Background
Cavium Thunder X2 – An ARM system that’s fast, power efficient and cheaper than the x86 equivalent? What’s not to love?
Well, it’s a bleeding-edge platform. It’s going to have some teething issues – though since this is a second generation we’ve seen much less issues.
I’ve successfully loaded (and prefer) RedHat but I thought I would give FreeBSD a spin to see how that works out.
IPMI Install
While the IPMI on the Gigabyte R281-T91 is great for installing most flavor of Linux, I’ve found it’s not the best choice for installation of FreeBSD. My experience with this was that up-to-date FreeBSD install builds are generally not geared toward ISOs and ISOs are what work best with the IPMI virtual media.
Further, windows users be warned. In putting this guide together, I tried several imaging solutions on windows. None of them worked. This machine expects an EFI image. If you aren’t familiar with what that means, it means that any bootable media you install had better have an ‘msdos’ formatted EFI partition that contains EFI binaries. If you image the USB disk from windows and insert it more than likely you’ll be seeing the “Protective MBR” partition. The problem is that this partition likely doesn’t match reality of what is on your USB disk. Usually that’s ok but not here.

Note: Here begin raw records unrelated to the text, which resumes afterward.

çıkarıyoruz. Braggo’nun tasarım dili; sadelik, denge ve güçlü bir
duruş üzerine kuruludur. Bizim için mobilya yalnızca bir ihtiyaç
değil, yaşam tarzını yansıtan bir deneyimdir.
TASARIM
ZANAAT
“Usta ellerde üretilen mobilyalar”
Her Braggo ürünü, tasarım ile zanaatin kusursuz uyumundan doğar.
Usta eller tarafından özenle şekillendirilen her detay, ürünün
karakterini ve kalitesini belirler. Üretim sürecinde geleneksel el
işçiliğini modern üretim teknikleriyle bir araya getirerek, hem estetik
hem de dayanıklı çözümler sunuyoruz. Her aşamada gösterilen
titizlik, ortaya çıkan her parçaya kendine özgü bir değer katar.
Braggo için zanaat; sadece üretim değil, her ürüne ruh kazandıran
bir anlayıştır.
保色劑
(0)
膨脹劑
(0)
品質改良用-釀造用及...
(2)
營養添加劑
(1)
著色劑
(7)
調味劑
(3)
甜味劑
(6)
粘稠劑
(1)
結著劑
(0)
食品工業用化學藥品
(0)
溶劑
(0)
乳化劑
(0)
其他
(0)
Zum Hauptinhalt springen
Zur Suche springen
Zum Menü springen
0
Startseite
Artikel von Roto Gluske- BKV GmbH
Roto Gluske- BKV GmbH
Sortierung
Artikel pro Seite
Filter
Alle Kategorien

The problem symptoms I had trying to get it to boot from these images was that the EFI shell did not detect the parition layout, and no EFI partition was accessible or selectable. If you are having trouble with the EFI boot menu and are on at least Bios F10 on the R281-T91, then the USB stick is probably imaged wrong.
I recommend good quality USB3 installation media. Some USB sticks interfere with partitioning if you try to setup more than one partition. I used cheap Microcenter branded USB sticks without issue. Lexar or Sandisk generally are good choices as well.
Installation
https://download.freebsd.org/ftp/snapshots/arm64/aarch64/ISO-IMAGES/13.0/
I downloaded the 13-CURRENT memstick image from the above link and used Ubuntu to dd the image:
sudo dd if=Downloads/filename.img of=/dev/block-device bs=10M
DD is extremely destructive, so be careful. if
is the input file and of
is the output destination. lsblk
can help you find the input.
Again, if you’re on Windows, sorry. Forget it. Download a Linux live USB image and use that to setup FreeBSD. I don’t think anyone that uses FreeBSD has tried to setup an arm image from Windows; it’s not fun.
You might get a message like this:
pcib12: failed to allocate initial memory window:
I think FreeBSD should normally continue here, but it hangs for me on the 13-RELEASE version.